Id. (citations omitted). Guided by these considerations, we must proceed carefully when determining whether to request a private lawyer to donate his or her time, skill, and services to represent an inmate in a civil rights action, as the Third Circuit has admonished lower courts to remain mindful that "[v]olunteer lawyer time is extremely valuable." Tabron v. Grace, 6 F.3d 147, 157 (3d Cir. 1993). Because pro bono counsel is a limited and valuable resource, "every assignment of a volunteer lawyer to an undeserving client deprives society of a volunteer lawyer available for a deserving cause. We cannot afford that waste." Id. at 157. We must, therefore, exercise our discretion carefully when considering whether to appoint counsel.

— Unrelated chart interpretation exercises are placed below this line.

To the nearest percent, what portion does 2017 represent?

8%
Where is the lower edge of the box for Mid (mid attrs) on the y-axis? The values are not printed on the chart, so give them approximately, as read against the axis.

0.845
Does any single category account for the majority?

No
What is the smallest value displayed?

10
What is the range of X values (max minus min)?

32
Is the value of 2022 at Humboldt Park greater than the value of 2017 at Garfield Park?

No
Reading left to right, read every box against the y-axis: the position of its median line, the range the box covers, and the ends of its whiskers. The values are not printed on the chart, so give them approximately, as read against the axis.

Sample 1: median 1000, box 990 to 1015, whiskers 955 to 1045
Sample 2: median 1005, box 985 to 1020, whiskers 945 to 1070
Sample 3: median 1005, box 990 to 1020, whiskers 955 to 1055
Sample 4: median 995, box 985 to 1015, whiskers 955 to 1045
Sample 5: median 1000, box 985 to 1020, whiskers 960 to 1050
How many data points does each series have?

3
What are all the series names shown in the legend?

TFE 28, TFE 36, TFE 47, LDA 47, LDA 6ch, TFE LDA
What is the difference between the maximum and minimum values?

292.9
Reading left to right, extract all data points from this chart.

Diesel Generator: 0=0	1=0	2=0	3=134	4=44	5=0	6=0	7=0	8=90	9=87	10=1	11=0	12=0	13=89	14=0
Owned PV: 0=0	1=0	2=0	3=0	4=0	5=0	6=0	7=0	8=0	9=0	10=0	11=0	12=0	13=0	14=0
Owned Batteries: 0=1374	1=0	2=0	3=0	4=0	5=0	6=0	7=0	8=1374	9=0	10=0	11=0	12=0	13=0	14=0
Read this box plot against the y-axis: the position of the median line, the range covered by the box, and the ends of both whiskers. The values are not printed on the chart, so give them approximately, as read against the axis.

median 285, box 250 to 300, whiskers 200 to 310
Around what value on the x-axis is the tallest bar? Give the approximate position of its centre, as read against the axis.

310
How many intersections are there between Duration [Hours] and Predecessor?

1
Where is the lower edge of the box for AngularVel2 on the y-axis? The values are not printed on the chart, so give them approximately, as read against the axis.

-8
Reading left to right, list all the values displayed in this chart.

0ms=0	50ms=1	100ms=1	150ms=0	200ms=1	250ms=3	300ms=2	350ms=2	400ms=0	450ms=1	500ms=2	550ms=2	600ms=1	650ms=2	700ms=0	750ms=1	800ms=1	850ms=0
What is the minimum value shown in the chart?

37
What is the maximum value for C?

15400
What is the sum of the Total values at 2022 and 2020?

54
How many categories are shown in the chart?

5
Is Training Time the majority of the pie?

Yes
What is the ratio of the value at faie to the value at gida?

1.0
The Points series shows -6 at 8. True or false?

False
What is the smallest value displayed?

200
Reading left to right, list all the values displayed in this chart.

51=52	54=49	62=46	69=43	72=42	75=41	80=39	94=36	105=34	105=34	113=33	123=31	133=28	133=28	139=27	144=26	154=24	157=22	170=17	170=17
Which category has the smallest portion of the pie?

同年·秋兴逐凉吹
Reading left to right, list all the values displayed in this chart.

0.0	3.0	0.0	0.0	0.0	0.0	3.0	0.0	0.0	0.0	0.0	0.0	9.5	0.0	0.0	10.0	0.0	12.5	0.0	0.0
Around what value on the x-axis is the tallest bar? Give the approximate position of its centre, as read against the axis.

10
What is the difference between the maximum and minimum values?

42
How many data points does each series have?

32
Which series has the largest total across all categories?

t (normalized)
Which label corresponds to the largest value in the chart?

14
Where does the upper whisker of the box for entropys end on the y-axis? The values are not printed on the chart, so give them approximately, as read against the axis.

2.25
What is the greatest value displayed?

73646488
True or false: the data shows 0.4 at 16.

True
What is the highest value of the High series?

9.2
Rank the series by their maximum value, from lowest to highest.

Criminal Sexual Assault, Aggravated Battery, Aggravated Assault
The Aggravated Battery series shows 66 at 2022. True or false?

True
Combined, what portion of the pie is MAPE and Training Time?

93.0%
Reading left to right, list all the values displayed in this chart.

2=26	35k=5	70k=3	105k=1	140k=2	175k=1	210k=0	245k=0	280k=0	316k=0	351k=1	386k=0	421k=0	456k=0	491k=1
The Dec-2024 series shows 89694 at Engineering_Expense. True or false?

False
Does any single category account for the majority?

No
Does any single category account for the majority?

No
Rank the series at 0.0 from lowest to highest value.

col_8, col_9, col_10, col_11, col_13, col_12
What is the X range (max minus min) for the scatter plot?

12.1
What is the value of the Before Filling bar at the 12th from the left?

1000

In consideration of Plaintiff's express dissatisfaction with pro bono counsel at his first trial, together with Plaintiff's request to represent himself with respect to his remaining claims, and his representations that he believes that he will be a more effective advocate on his own behalf than a lawyer would be, we will not solicit additional pro bono counsel in this case.*fn5 We do not find that there exists sufficiently good cause to seek the appointment of counsel to represent Plaintiff, whether in a stand-by capacity or otherwise. Plaintiff has represented that he has the skill, ability, experience, and knowledge to present his claims effectively to a fact-finder. In addition, the legal issues remaining in this dispute are not particularly complex, and there is little in the way of discovery the remains to be completed, and we find that any remaining discovery or factual investigation that may be necessary is within Plaintiff's ability to perform. Accordingly, to the extent that Plaintiff's motion to represent himself with co-counsel on his remaining claims should be construed as a motion for the appointment of counsel, the motion will be denied.


For the reasons set forth above, Plaintiff's motion for a hearing or trial on his state-law claims for assault and battery will be denied, and judgment will be entered in favor of Defendants on these claims at the conclusion of this action. In addition, to the extent Plaintiff's motion to represent himself with co-counsel at trial may be construed as a motion for the appointment of pro bono counsel, that motion will be denied. Plaintiff will represent himself pro se throughout the remainder of this litigation. An appropriate order follows.


AND NOW, this 13th day of July, 2010, for the reasons set forth in the within memorandum, and following due consideration, IT IS HEREBY ORDERED THAT:

1. Plaintiff's motion for a hearing or trial on his assault and battery claims (Doc. 200) is DENIED.

2. Defendants are entitled to judgment in their favor on Plaintiff's claims for assault and battery.

3. The Clerk of Court shall refrain from entering judgment in Defendants' favor until the conclusion of this action or further order of the Court.

2. Plaintiff's motion to represent himself with co-counsel (Doc. 202) is DENIED to the extent it is a motion for appointment of counsel to serve in a stand-by or other capacity. Plaintiff shall be permitted to represent himself for the remainder of this action.